[TASK PROMPT] The answer should be an exact repeat of the stretch of material below from the line containing "long periods |" through the line containing "In a constant".
== Segment start ==
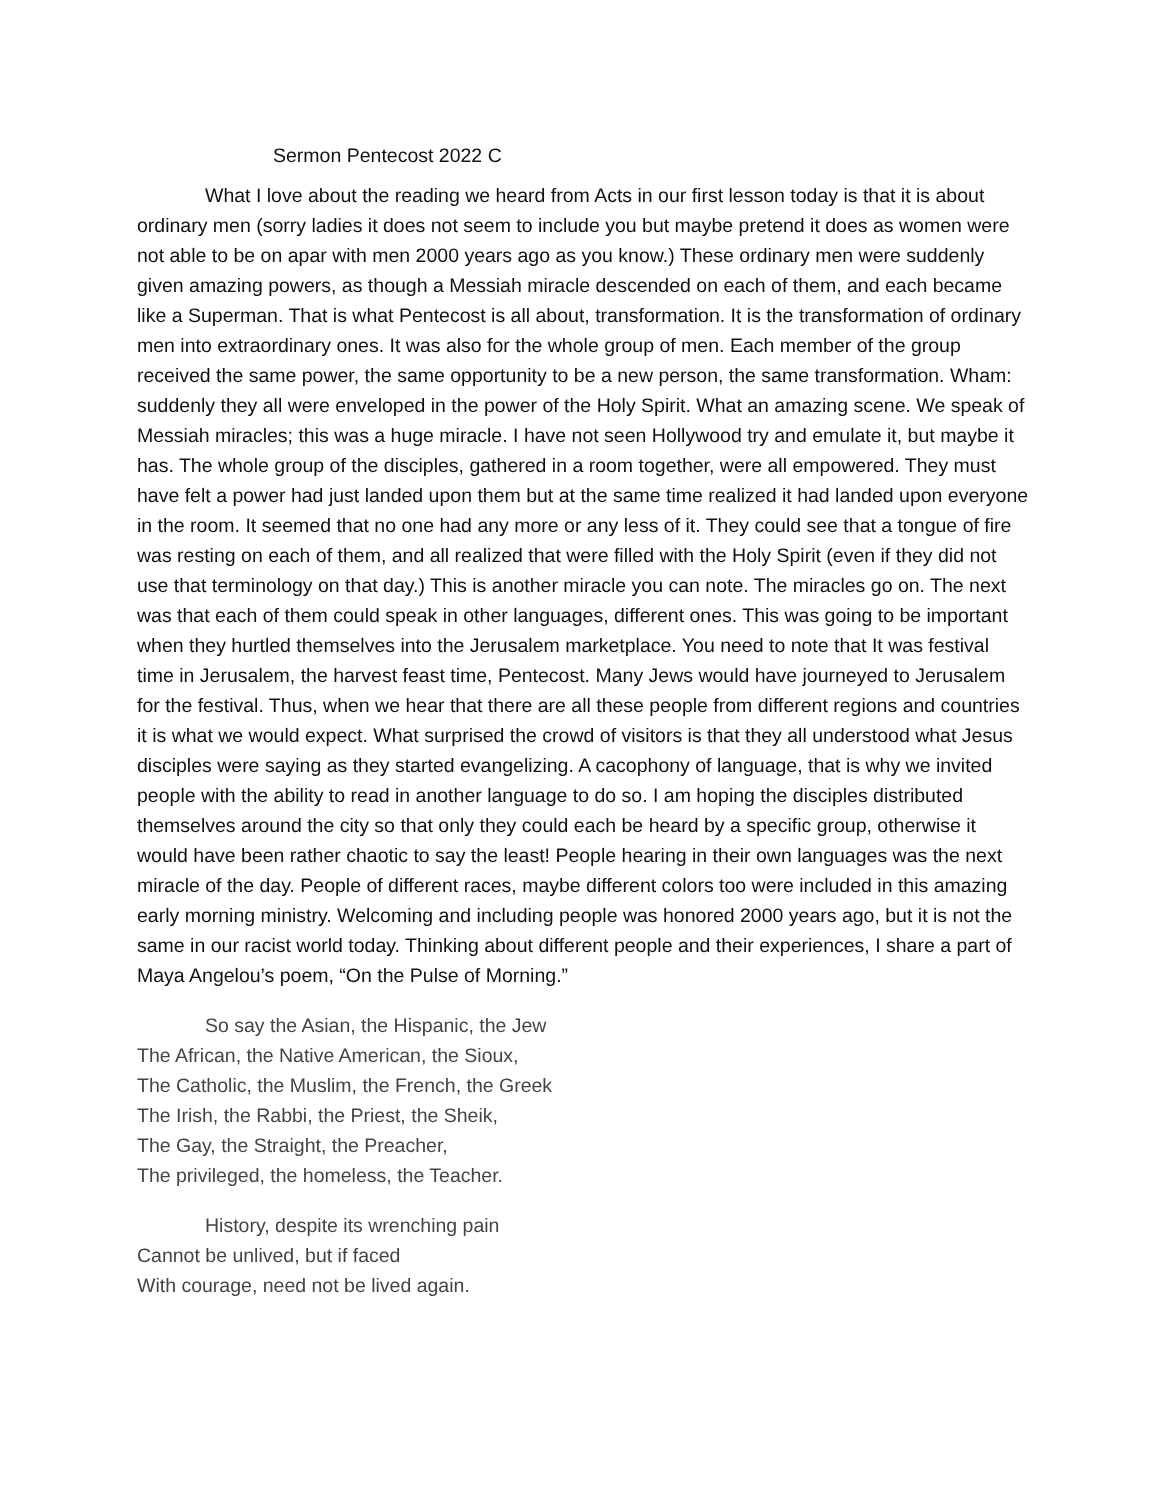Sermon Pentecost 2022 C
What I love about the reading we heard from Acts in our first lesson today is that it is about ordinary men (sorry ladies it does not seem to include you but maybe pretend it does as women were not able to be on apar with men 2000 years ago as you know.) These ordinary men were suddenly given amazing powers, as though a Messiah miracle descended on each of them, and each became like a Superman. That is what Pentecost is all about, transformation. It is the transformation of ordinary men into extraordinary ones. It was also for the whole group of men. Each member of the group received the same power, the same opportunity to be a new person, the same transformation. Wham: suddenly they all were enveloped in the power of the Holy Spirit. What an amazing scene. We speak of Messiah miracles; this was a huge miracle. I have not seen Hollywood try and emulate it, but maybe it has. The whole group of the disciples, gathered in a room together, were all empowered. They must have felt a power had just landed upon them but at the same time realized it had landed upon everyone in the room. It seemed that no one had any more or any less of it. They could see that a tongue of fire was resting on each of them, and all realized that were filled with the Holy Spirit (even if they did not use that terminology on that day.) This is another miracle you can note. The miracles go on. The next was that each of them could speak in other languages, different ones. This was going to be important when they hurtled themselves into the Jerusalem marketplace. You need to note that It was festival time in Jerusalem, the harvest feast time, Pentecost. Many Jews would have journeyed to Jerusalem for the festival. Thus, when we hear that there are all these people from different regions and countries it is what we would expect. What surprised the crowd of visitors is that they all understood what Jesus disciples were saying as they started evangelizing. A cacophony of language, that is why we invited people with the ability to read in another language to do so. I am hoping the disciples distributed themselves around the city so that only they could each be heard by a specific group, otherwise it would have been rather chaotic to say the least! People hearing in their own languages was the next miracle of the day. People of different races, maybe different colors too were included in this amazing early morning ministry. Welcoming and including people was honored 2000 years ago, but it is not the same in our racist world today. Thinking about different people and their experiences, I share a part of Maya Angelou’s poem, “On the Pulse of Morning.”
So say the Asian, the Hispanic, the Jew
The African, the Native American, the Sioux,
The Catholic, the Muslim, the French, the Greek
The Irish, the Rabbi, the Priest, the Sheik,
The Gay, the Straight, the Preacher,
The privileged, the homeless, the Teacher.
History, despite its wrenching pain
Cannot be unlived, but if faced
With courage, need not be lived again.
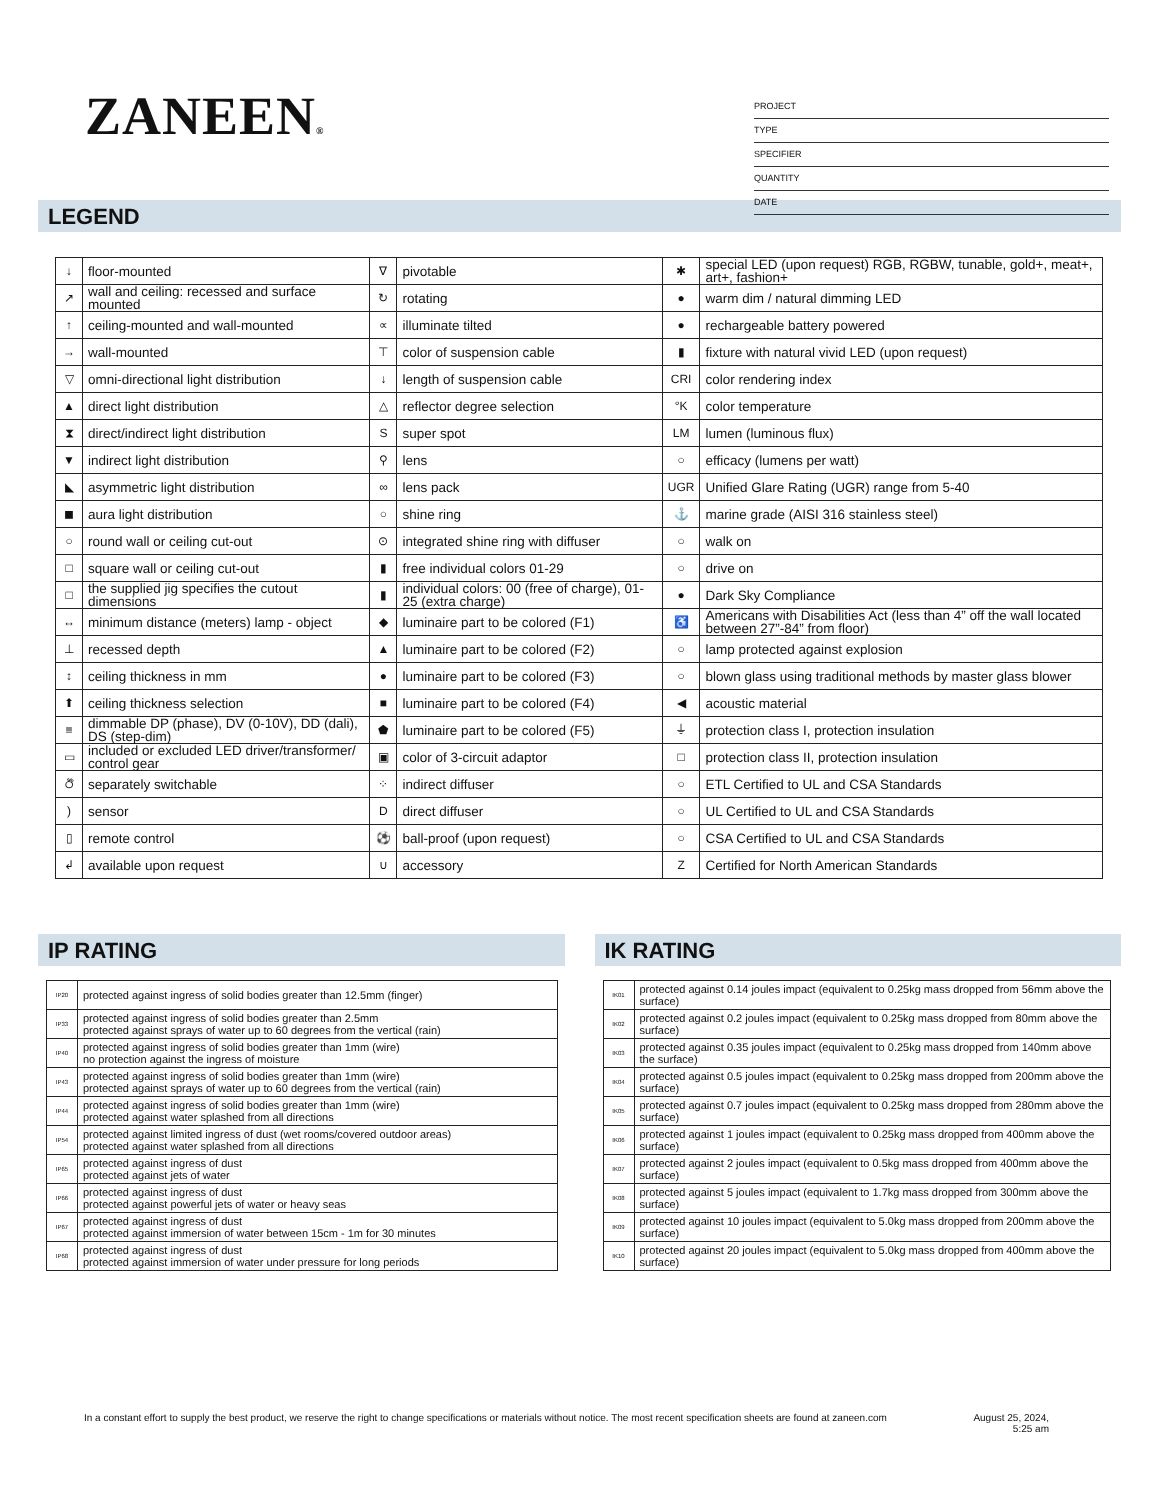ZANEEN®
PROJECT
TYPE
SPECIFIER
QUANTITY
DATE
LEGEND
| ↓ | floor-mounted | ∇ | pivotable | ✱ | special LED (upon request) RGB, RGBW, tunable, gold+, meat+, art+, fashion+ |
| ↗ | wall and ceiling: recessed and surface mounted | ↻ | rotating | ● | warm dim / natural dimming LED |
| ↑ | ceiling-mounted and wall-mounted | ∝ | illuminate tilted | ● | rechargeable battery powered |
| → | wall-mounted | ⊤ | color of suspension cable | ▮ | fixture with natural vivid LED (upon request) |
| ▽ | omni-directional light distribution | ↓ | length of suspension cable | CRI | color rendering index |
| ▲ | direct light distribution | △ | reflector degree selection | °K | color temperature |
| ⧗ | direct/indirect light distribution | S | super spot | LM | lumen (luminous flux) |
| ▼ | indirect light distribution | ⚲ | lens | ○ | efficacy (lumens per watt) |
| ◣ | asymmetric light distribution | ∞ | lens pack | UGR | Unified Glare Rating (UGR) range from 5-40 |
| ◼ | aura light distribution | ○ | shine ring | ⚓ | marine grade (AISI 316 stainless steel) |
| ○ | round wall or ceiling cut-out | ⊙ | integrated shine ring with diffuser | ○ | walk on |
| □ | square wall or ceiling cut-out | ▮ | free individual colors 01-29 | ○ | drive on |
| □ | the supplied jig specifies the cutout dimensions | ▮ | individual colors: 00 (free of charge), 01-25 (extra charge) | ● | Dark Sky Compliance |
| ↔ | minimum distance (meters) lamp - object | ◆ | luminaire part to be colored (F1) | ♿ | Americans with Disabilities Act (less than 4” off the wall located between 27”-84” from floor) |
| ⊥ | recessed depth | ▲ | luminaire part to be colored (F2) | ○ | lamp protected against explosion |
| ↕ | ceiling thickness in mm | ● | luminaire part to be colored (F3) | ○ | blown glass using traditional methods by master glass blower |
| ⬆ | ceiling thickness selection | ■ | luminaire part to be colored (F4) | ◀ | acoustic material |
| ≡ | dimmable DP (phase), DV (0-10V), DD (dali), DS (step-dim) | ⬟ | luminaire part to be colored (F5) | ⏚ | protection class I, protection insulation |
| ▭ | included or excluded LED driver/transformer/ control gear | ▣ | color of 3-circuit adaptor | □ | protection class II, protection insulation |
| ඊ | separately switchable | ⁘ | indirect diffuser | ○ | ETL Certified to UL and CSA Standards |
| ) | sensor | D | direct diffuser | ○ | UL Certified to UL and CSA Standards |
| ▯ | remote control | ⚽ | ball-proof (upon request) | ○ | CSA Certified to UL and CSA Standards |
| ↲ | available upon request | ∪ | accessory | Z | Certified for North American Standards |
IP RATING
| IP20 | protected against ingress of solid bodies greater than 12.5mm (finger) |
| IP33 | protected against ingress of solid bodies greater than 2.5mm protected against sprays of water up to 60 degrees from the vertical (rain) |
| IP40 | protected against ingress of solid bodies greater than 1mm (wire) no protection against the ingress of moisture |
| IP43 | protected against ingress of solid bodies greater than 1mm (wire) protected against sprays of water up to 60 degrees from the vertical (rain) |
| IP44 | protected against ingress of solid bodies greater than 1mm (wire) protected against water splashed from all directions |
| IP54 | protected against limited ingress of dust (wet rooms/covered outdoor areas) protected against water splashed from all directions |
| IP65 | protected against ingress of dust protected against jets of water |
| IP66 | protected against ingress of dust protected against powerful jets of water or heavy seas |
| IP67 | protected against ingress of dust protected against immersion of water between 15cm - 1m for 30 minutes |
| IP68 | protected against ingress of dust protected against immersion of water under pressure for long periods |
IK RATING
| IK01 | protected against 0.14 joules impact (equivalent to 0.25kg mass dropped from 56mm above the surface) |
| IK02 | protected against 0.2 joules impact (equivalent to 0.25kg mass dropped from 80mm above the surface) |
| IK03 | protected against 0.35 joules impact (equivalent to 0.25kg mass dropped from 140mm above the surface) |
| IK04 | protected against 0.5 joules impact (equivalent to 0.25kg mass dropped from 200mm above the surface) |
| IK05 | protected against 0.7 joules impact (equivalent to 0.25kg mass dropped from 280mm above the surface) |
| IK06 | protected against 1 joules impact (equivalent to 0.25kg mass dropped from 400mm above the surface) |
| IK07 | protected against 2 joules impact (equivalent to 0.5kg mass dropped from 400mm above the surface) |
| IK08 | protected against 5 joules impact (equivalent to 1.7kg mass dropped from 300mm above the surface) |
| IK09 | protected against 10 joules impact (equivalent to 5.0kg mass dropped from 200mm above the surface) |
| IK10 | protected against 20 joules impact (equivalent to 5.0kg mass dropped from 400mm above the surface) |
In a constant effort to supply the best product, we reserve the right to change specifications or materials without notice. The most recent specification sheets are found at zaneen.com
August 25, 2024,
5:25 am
== Segment end ==
[EXERCISE RESULT]
| IP68 | protected against ingress of dust protected against immersion of water under pressure for long periods |
IK RATING
| IK01 | protected against 0.14 joules impact (equivalent to 0.25kg mass dropped from 56mm above the surface) |
| IK02 | protected against 0.2 joules impact (equivalent to 0.25kg mass dropped from 80mm above the surface) |
| IK03 | protected against 0.35 joules impact (equivalent to 0.25kg mass dropped from 140mm above the surface) |
| IK04 | protected against 0.5 joules impact (equivalent to 0.25kg mass dropped from 200mm above the surface) |
| IK05 | protected against 0.7 joules impact (equivalent to 0.25kg mass dropped from 280mm above the surface) |
| IK06 | protected against 1 joules impact (equivalent to 0.25kg mass dropped from 400mm above the surface) |
| IK07 | protected against 2 joules impact (equivalent to 0.5kg mass dropped from 400mm above the surface) |
| IK08 | protected against 5 joules impact (equivalent to 1.7kg mass dropped from 300mm above the surface) |
| IK09 | protected against 10 joules impact (equivalent to 5.0kg mass dropped from 200mm above the surface) |
| IK10 | protected against 20 joules impact (equivalent to 5.0kg mass dropped from 400mm above the surface) |
In a constant effort to supply the best product, we reserve the right to change specifications or materials without notice. The most recent specification sheets are found at zaneen.com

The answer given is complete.